She has several different products available including body cream, body scrub, lip balm and lotion. All of these beauty products can be mixed and matched in a gift box, a potential Christmas gift for loved ones in the community.
Jean Fierke is another market vendor that uses natural ingredients in her products. Chickadee ‘All Milk’ Soap provides soap out of goat milk that is sourced from Ingham County. She said Bath and the surrounding communities enjoy shopping locally and organically.
“We are very conscientious, earth-friendly folks,” Fierke said.
Not everyone grew up in Bath, yet people from all over come to participate in the market and appreciate the local businesses.

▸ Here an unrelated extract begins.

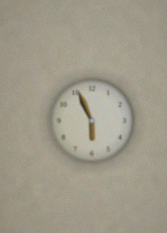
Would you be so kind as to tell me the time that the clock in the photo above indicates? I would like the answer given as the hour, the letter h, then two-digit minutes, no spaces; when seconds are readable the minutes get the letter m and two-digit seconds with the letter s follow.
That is 5h56
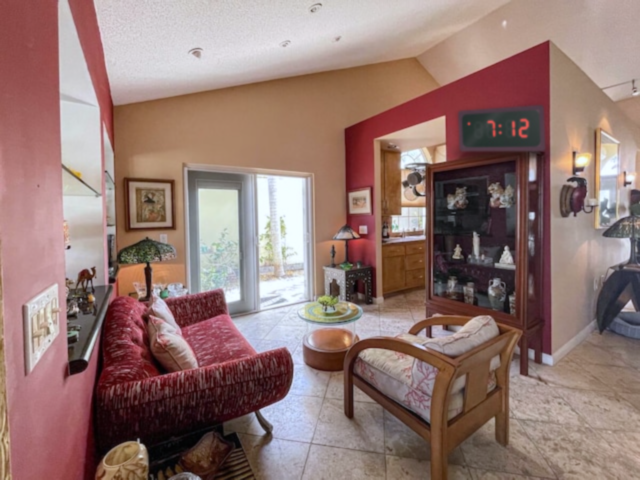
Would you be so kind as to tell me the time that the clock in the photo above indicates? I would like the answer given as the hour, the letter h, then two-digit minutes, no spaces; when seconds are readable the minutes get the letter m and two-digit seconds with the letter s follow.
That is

Alice Koerner recently moved to Bath from New Jersey, and she said she is a strong supporter of local markets.
“It’s more important to shop local for your own health and the community’s,” Koerner said. “We are taught to consume, consume, consume, and I’m doing that, just locally.”
In past years, the market has stayed open all winter long. Market manager Tom Straka said that this year they are shortening the winter market to just November and December. This is due to growing seasons and product availability.
“Right after the holidays is a good time to cut it off,” Straka said. “Then we’ll be back open in May.”
As the holiday season begins, the Bath Community Center will be hosting a holiday market on Dec. 19 that will include cookie decorating and a visit from Santa Claus. Additional one-time vendors will also be present to participate.